(Beginning of The data)
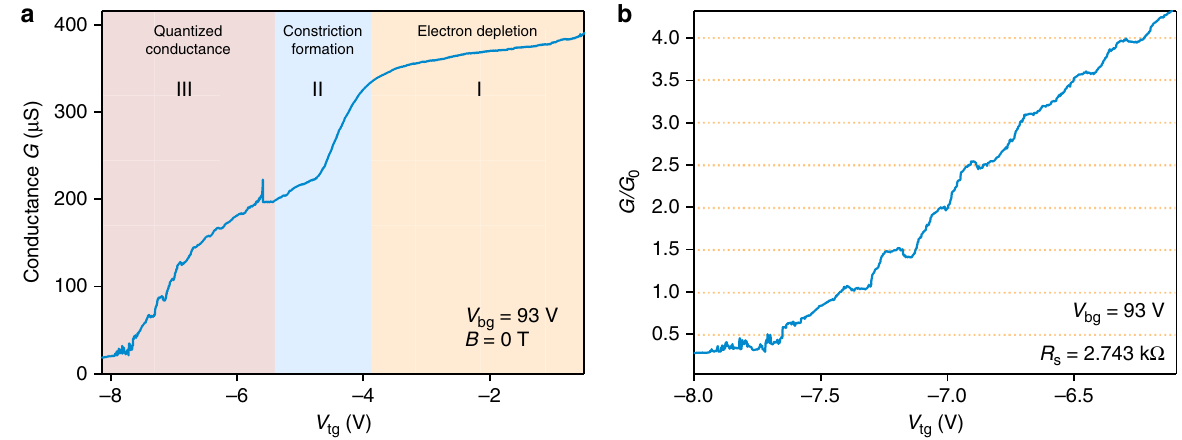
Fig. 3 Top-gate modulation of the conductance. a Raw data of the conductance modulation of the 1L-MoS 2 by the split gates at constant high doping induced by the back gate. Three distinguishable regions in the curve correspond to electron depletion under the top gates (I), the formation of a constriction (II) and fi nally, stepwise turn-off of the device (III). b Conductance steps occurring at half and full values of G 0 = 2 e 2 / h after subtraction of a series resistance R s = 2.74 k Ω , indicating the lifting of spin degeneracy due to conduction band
(End of The data)
(Beginning of The data)
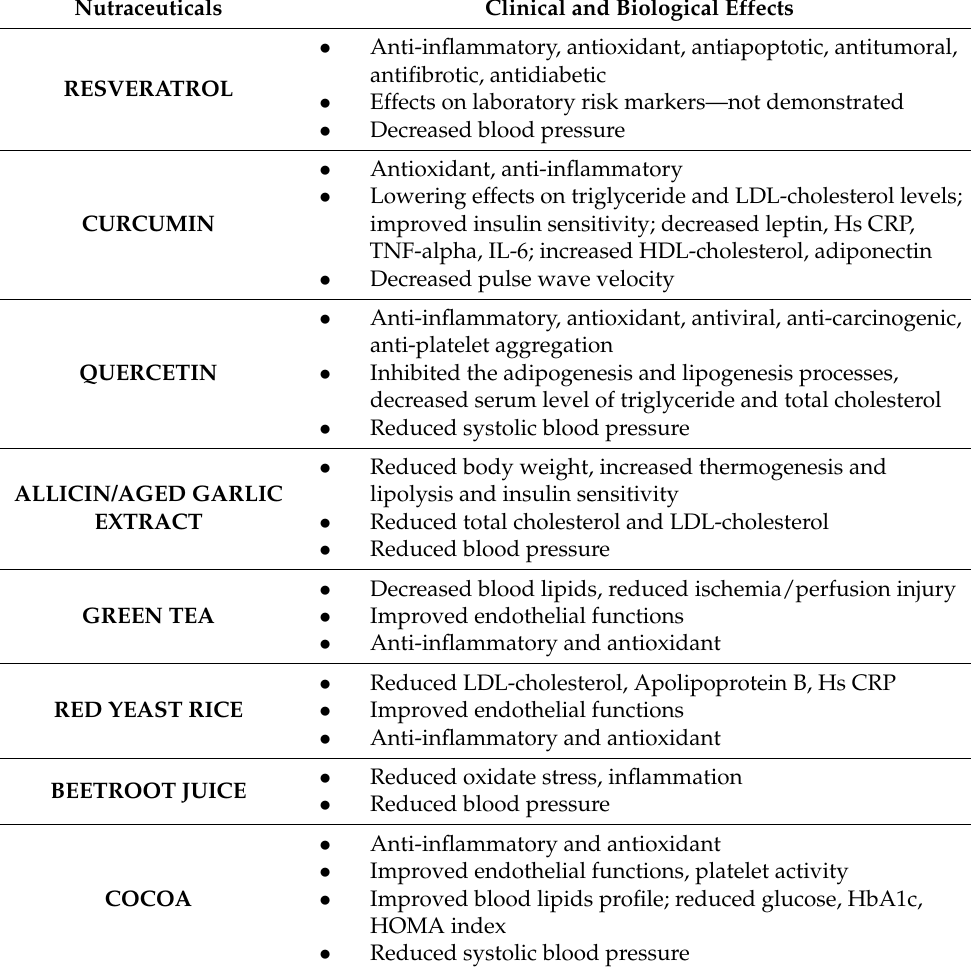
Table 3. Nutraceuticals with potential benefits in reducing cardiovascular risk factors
(End of The data)
(Beginning of The data)
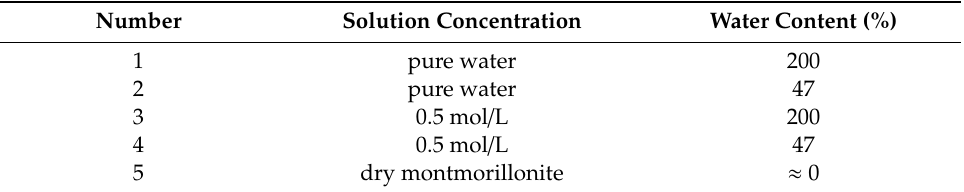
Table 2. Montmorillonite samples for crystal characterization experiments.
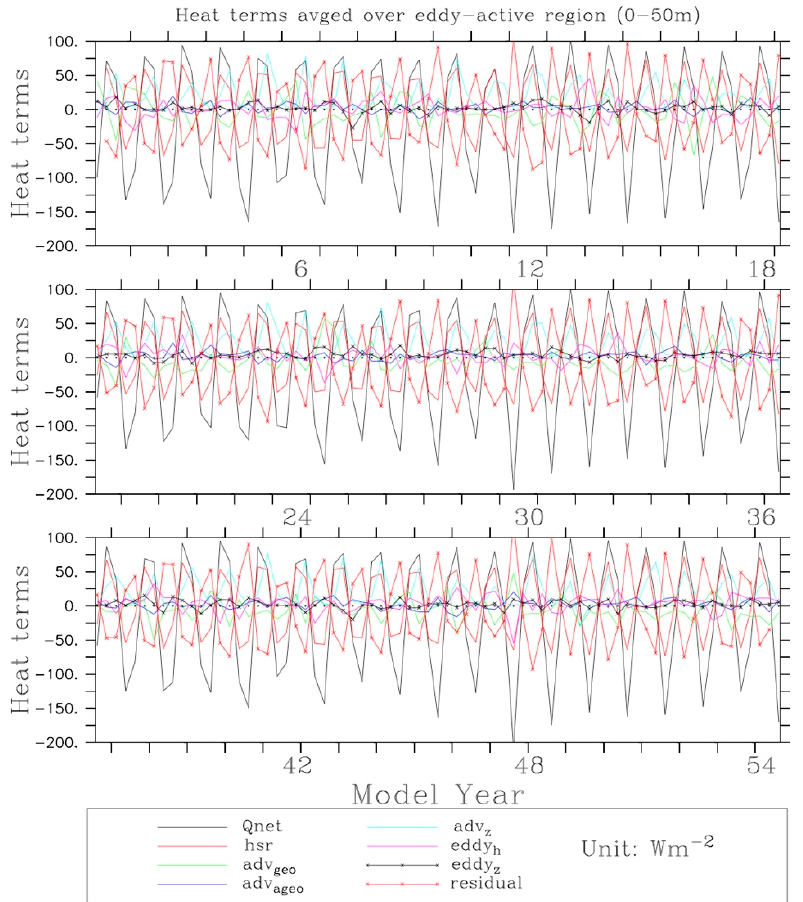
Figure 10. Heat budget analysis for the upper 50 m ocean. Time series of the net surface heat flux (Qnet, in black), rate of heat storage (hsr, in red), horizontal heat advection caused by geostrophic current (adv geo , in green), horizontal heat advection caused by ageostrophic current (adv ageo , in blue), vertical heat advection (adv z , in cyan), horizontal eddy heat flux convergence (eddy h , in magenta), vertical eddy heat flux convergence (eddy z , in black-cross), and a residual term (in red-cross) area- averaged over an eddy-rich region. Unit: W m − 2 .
(End of The data)
Directions for this task
Using the entries above, copy out all lines that contain the string "Table".

Result of the task
Table 3. Nutraceuticals with potential benefits in reducing cardiovascular risk factors
Table 2. Montmorillonite samples for crystal characterization experiments.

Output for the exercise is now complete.